[Start of section]

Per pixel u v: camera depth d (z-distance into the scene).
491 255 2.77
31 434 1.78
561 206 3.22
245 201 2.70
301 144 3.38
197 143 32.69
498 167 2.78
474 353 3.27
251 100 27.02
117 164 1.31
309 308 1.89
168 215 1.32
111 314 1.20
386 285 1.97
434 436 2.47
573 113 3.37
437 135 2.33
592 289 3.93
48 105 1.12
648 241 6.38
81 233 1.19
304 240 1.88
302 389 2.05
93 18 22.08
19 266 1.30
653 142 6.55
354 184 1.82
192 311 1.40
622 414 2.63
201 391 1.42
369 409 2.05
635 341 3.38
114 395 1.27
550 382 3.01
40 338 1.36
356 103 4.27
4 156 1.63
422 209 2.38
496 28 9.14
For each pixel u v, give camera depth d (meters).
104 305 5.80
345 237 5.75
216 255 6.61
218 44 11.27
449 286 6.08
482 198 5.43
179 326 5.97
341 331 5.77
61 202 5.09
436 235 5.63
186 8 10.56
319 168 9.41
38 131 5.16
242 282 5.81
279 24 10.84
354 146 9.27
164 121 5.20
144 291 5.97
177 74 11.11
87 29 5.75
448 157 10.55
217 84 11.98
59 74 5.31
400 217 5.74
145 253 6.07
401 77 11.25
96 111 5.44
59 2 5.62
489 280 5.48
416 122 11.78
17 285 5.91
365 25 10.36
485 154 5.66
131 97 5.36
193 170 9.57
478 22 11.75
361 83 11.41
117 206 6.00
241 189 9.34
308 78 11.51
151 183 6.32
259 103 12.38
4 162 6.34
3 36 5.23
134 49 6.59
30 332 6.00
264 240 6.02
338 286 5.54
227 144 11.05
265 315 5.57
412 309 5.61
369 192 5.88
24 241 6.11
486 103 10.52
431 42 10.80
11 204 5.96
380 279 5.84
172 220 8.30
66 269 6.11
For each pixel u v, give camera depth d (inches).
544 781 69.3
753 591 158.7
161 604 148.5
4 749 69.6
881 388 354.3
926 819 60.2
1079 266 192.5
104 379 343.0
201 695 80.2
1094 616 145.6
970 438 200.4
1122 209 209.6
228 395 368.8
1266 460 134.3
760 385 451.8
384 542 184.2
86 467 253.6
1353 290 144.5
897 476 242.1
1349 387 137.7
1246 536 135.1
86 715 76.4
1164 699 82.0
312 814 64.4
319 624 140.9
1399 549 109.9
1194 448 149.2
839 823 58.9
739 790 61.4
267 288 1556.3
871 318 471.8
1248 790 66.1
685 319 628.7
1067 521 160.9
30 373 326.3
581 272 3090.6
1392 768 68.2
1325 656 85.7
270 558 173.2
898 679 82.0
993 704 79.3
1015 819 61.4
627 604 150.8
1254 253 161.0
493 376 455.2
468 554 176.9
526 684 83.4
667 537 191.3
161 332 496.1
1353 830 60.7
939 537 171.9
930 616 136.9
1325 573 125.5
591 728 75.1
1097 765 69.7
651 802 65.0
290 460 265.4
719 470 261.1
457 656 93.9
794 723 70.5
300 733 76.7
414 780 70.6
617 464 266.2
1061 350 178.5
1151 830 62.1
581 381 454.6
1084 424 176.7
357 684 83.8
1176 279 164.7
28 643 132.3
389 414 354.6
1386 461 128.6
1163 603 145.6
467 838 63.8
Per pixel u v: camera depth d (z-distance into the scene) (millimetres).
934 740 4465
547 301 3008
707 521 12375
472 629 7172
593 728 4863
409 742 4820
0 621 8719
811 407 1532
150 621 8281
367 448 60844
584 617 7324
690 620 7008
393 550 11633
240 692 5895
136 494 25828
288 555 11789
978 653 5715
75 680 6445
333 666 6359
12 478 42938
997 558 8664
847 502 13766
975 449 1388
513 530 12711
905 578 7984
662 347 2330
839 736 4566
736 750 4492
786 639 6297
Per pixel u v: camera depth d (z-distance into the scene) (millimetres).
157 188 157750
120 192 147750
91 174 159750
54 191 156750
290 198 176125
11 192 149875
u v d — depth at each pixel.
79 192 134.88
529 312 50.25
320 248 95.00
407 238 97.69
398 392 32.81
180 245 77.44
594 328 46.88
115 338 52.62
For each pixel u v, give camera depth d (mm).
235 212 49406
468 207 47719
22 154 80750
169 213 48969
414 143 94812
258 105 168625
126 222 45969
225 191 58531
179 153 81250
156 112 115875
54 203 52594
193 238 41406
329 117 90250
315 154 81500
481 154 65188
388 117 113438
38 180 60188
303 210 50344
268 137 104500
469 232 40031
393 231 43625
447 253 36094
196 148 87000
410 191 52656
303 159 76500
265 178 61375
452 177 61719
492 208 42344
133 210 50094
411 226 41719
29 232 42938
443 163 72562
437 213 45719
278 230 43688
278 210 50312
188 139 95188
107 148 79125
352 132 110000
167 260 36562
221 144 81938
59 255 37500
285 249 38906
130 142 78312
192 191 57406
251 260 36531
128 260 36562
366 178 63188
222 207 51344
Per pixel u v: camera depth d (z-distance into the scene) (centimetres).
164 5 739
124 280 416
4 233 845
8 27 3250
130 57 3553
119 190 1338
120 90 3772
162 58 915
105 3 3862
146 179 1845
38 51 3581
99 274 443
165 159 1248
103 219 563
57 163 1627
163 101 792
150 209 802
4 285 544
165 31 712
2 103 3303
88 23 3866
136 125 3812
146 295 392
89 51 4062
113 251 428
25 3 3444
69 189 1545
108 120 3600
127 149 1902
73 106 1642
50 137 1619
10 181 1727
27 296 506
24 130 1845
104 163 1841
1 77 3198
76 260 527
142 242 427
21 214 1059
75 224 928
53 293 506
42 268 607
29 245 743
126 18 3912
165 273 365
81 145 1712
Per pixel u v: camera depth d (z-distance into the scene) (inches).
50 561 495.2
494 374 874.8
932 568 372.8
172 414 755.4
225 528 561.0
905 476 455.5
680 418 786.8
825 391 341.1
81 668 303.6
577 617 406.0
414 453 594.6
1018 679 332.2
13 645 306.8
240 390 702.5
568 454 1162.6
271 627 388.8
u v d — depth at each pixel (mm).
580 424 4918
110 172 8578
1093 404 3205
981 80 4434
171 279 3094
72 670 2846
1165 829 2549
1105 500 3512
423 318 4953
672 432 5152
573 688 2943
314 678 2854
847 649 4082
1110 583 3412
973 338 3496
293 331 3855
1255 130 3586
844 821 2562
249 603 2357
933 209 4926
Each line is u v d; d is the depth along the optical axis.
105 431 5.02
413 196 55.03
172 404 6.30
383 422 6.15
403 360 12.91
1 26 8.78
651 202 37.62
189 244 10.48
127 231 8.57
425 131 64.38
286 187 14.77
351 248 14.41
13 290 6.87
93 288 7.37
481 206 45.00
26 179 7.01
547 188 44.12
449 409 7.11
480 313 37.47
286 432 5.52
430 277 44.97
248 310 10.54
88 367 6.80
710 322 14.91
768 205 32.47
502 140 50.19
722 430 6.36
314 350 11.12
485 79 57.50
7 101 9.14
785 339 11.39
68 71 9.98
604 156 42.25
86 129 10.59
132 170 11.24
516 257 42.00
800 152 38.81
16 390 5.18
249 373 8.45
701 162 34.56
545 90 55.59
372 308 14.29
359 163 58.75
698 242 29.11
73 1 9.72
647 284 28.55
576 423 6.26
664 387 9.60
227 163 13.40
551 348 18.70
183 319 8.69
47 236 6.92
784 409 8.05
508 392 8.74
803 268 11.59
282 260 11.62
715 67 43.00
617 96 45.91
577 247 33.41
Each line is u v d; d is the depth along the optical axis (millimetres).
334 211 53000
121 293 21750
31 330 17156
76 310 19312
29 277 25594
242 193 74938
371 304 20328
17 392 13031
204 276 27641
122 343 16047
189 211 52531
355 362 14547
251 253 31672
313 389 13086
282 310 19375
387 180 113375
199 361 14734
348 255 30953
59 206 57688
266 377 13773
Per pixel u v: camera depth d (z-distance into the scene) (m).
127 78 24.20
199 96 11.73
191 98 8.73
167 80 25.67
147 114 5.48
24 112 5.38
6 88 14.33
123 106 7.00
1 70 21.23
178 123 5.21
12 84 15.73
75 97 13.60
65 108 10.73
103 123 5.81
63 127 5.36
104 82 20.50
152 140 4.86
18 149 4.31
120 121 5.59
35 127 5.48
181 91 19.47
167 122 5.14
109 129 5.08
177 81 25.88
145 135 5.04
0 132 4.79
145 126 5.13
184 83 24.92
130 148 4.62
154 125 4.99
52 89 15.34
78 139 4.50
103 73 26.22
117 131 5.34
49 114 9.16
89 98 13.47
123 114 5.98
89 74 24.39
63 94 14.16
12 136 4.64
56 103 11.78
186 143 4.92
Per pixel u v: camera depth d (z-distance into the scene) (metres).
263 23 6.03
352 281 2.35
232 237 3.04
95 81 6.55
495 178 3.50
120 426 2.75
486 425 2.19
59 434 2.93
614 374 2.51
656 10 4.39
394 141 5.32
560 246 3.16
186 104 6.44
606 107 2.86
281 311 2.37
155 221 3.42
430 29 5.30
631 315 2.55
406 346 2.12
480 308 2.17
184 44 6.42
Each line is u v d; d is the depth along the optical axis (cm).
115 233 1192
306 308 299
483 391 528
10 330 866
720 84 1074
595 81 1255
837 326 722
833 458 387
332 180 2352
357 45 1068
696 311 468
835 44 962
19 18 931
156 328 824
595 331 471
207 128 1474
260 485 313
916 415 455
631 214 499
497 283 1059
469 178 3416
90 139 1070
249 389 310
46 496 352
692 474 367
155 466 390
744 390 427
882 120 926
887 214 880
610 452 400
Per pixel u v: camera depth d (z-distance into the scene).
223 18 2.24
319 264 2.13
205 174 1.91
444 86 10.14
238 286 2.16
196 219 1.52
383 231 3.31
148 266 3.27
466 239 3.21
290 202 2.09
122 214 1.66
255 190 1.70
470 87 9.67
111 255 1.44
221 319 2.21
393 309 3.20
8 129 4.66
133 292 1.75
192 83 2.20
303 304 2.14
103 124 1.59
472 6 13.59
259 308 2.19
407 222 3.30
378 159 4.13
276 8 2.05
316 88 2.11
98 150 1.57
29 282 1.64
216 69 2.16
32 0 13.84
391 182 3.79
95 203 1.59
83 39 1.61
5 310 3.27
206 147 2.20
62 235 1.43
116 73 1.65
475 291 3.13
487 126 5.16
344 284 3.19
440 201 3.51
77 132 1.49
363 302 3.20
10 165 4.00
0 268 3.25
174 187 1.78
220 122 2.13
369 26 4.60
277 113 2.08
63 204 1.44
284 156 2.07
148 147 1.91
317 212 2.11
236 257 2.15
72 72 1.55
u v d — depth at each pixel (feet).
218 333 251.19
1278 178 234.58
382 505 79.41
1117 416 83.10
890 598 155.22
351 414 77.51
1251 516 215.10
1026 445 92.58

[End of section]

- _THE PROBLEM_
Using the records above, restate word for word the lines from the one with "105 431 5.02" through the one with "184 44 6.42", both included.

- _SOLUTION_
105 431 5.02
413 196 55.03
172 404 6.30
383 422 6.15
403 360 12.91
1 26 8.78
651 202 37.62
189 244 10.48
127 231 8.57
425 131 64.38
286 187 14.77
351 248 14.41
13 290 6.87
93 288 7.37
481 206 45.00
26 179 7.01
547 188 44.12
449 409 7.11
480 313 37.47
286 432 5.52
430 277 44.97
248 310 10.54
88 367 6.80
710 322 14.91
768 205 32.47
502 140 50.19
722 430 6.36
314 350 11.12
485 79 57.50
7 101 9.14
785 339 11.39
68 71 9.98
604 156 42.25
86 129 10.59
132 170 11.24
516 257 42.00
800 152 38.81
16 390 5.18
249 373 8.45
701 162 34.56
545 90 55.59
372 308 14.29
359 163 58.75
698 242 29.11
73 1 9.72
647 284 28.55
576 423 6.26
664 387 9.60
227 163 13.40
551 348 18.70
183 319 8.69
47 236 6.92
784 409 8.05
508 392 8.74
803 268 11.59
282 260 11.62
715 67 43.00
617 96 45.91
577 247 33.41
Each line is u v d; d is the depth along the optical axis (millimetres).
334 211 53000
121 293 21750
31 330 17156
76 310 19312
29 277 25594
242 193 74938
371 304 20328
17 392 13031
204 276 27641
122 343 16047
189 211 52531
355 362 14547
251 253 31672
313 389 13086
282 310 19375
387 180 113375
199 361 14734
348 255 30953
59 206 57688
266 377 13773
Per pixel u v: camera depth d (z-distance into the scene) (m).
127 78 24.20
199 96 11.73
191 98 8.73
167 80 25.67
147 114 5.48
24 112 5.38
6 88 14.33
123 106 7.00
1 70 21.23
178 123 5.21
12 84 15.73
75 97 13.60
65 108 10.73
103 123 5.81
63 127 5.36
104 82 20.50
152 140 4.86
18 149 4.31
120 121 5.59
35 127 5.48
181 91 19.47
167 122 5.14
109 129 5.08
177 81 25.88
145 135 5.04
0 132 4.79
145 126 5.13
184 83 24.92
130 148 4.62
154 125 4.99
52 89 15.34
78 139 4.50
103 73 26.22
117 131 5.34
49 114 9.16
89 98 13.47
123 114 5.98
89 74 24.39
63 94 14.16
12 136 4.64
56 103 11.78
186 143 4.92
Per pixel u v: camera depth d (z-distance into the scene) (metres).
263 23 6.03
352 281 2.35
232 237 3.04
95 81 6.55
495 178 3.50
120 426 2.75
486 425 2.19
59 434 2.93
614 374 2.51
656 10 4.39
394 141 5.32
560 246 3.16
186 104 6.44
606 107 2.86
281 311 2.37
155 221 3.42
430 29 5.30
631 315 2.55
406 346 2.12
480 308 2.17
184 44 6.42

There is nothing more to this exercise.